Chaque élément de cette fresque à cinq entrées peut être appréhendé individuellement, et c’est même conseillé dès lors que l’on souhaite creuser tel ou tel chapitre en particulier. En revanche, seule une appréciation globale des Seasons d’Erang pourra permettre à chacun de mettre le doigt sur ce qui fait du projet français une entité si marquante dans le dungeon synth. Quelqu’un qui n’aime pas les Seasons ne peut aimer le dungeon synth, pour la simple et bonne raison qu’elles regroupent tout ce qui fait que ce genre musical a su rassembler, transporter, faire rêver et voyager ses adeptes depuis des années. Tout y est : la fantasy, les références médiévales, la parenté avec le black metal, les hommages à de grands noms du genre, les sonorités folk, les éructations rampantes, les divagations new age et électroniques au sens large, l’éthéré, le religieux… Les Seasons d’Erang sont le dungeon synth.

Que dire de plus ? Ce serait un euphémisme que d’affirmer que l’artiste français a simplement fourni un bon travail.
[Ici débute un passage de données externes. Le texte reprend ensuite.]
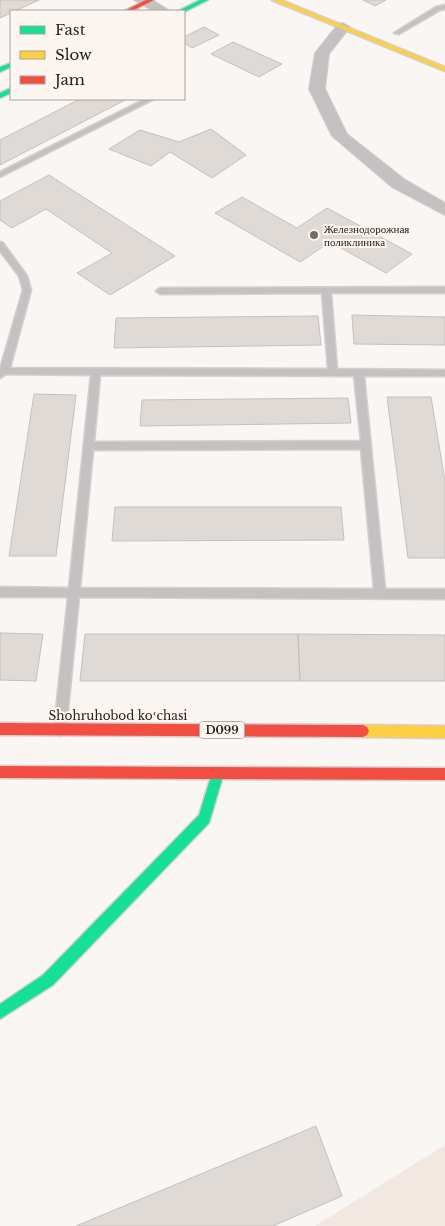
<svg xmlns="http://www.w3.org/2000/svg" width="445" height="1226" font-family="'Libre Baskerville',serif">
<rect width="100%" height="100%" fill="#faf6f3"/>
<path fill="#f3e7e1" d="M445 1145V1226H315Z"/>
<path fill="#e0dad7" stroke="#c6c0bd" d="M0 0H39L0 18Z
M363 0H386L375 6Z
M204 27 219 35 192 48 184 43V37Z
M233 42 282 64 259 77 211 54Z
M80 99H127L0 165V140Z
M211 129 246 155 212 178 170 152 151 166 109 149 140 130 179 142Z
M49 175 175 256 110 295 77 273 112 253 46 209 12 228 0 220V201Z
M242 197 297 228 327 208 412 254 386 273 330 242 300 262 215 213Z
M352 315 445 317V345L354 344Z
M318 316 321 345 114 348 116 318Z
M34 394 76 395 56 556H9Z
M387 397H431L445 481V558H408Z
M348 398 351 423 140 426 142 400Z
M115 507H341L344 540 112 541Z
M0 633 43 634 36 681 0 680Z
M85 634H298L300 681H80Z
M298 634 445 635V681H300Z
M316 1126 342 1196 273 1226H76Z"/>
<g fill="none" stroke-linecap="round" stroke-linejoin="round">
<g stroke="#d4d0cd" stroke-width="3">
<path id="lane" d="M445 5V9L440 10 399 34 394 33 436 7Z
M145 99H154L0 177V172Z
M0 242 3 243 27 276 31 290 10 368 328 369 322 293 160 294 156 291 160 288 445 287V293H331L337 369 445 370V376H364L385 589H445V599L79 597 66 730 64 734 60 736 56 734 54 730 68 597H0V587L69 588 91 375 6 374 0 378V369L23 290 19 276 0 251ZM100 375 354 376 361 441 94 442ZM361 449 374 589 80 588 93 450Z"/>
</g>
<g stroke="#d4d0cd" stroke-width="2">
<path id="street" d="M134 0H152L170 11H153Z
M343 23 350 27 329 54 325 89 347 134 404 179 445 203V215L392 187 332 136 309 89 315 53 338 24Z"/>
</g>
<g stroke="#d4d0cd" stroke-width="3">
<path id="fast" d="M200 0H208L184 12 178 11Z
M11 63V67L0 72V67Z
M11 88V93L0 98V93Z
M218 767 222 769 224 773 209 823 53 985 0 1019V1004L43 975 199 815 212 773 214 769Z"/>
</g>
<g stroke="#d4d0cd" stroke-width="3">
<path id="slow" d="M272 0H281L445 67V71Z
M363 725 445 726V738L363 737 359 735 357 731 359 727Z"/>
</g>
<g stroke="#d4d0cd" stroke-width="3">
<path id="jam" d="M146 0H154L132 11H124Z
M0 723 363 725 367 727 369 731 367 735 363 737 0 735Z
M0 766 445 768V780L0 778Z"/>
</g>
<use href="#lane" fill="#c5c1c3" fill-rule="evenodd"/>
<use href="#street" fill="#c5c1c3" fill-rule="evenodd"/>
<use href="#fast" fill="#16e098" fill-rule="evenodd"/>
<use href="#slow" fill="#ffcf43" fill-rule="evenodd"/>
<use href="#jam" fill="#f24e42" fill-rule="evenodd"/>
</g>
<circle fill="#726c68" stroke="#fdf5f0" stroke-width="2" cx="314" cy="235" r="5"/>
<g text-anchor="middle" stroke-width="4" stroke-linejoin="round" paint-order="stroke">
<g font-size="11" fill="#29221d" stroke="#fdf5f0" text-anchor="start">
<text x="324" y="233">Железнодорожная<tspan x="324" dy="13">поликлиника</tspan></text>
</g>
<rect fill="#fdf5f0" stroke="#69615c" stroke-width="1" x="199.5" y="721.5" width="45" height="17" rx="4"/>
<g font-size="11" font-weight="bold" fill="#29221d">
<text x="222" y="734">D099</text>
</g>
<g font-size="12" fill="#29221d" stroke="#fdf5f0">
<text x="118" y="720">Shohruhobod koʻchasi</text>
</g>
</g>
<rect x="10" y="10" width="175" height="90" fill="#fdf5f0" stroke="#a8a19c"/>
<rect x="20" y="26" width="25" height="8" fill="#16e098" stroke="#a8a19c"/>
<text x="55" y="35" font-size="15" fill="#29221d">Fast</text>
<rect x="20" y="51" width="25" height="8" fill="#ffcf43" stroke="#a8a19c"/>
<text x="55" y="60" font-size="15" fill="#29221d">Slow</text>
<rect x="20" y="76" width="25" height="8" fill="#f24e42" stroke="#a8a19c"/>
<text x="55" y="85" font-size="15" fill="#29221d">Jam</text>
</svg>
Ces cinq tableaux n’auront de cesse d’émouvoir les amoureux de dungeon synth, quels qu’ils soient et qu’importent leurs appétences. Il n’est ici plus seulement question d’Erang. Les Seasons nous ramènent directement à notre rapport au genre musical dans son entièreté. On sourit, on rêve, on ressent le frisson de l’exploration. Les Seasons permettent tout cela à la fois, et Erang doit être chaudement félicité, à la fois pour cette création titanesque, mais également pour sa contribution au dungeon depuis toutes ces années. Ni plus ni moins que du grand art.